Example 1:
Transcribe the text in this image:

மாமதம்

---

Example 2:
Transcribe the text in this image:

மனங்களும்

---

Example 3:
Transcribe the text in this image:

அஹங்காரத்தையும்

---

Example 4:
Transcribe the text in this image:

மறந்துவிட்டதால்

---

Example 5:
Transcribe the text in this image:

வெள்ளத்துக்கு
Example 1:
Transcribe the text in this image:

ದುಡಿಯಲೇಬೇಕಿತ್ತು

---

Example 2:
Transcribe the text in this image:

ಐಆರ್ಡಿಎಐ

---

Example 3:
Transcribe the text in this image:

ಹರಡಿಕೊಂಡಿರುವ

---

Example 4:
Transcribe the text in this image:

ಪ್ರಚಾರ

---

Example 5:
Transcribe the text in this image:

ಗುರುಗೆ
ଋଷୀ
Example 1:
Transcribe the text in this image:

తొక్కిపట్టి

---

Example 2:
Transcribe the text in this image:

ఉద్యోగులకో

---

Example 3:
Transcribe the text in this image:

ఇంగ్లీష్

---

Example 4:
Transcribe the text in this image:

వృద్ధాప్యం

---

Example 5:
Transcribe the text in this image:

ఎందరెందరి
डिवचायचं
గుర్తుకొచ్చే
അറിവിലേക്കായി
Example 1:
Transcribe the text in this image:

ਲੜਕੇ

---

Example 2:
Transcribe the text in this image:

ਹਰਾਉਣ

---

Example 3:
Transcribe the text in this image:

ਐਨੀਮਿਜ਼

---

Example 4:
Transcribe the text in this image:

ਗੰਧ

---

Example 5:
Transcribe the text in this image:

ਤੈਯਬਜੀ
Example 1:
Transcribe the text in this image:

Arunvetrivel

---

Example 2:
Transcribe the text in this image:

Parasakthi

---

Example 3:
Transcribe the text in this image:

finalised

━━━━━━━━━━

• Action item: Extract the full listing above without alteration.

• Answer to the problem:
Example 1:
Transcribe the text in this image:

மாமதம்

---

Example 2:
Transcribe the text in this image:

மனங்களும்

---

Example 3:
Transcribe the text in this image:

அஹங்காரத்தையும்

---

Example 4:
Transcribe the text in this image:

மறந்துவிட்டதால்

---

Example 5:
Transcribe the text in this image:

வெள்ளத்துக்கு
Example 1:
Transcribe the text in this image:

ದುಡಿಯಲೇಬೇಕಿತ್ತು

---

Example 2:
Transcribe the text in this image:

ಐಆರ್ಡಿಎಐ

---

Example 3:
Transcribe the text in this image:

ಹರಡಿಕೊಂಡಿರುವ

---

Example 4:
Transcribe the text in this image:

ಪ್ರಚಾರ

---

Example 5:
Transcribe the text in this image:

ಗುರುಗೆ
ଋଷୀ
Example 1:
Transcribe the text in this image:

తొక్కిపట్టి

---

Example 2:
Transcribe the text in this image:

ఉద్యోగులకో

---

Example 3:
Transcribe the text in this image:

ఇంగ్లీష్

---

Example 4:
Transcribe the text in this image:

వృద్ధాప్యం

---

Example 5:
Transcribe the text in this image:

ఎందరెందరి
डिवचायचं
గుర్తుకొచ్చే
അറിവിലേക്കായി
Example 1:
Transcribe the text in this image:

ਲੜਕੇ

---

Example 2:
Transcribe the text in this image:

ਹਰਾਉਣ

---

Example 3:
Transcribe the text in this image:

ਐਨੀਮਿਜ਼

---

Example 4:
Transcribe the text in this image:

ਗੰਧ

---

Example 5:
Transcribe the text in this image:

ਤੈਯਬਜੀ
Example 1:
Transcribe the text in this image:

Arunvetrivel

---

Example 2:
Transcribe the text in this image:

Parasakthi

---

Example 3:
Transcribe the text in this image:

finalised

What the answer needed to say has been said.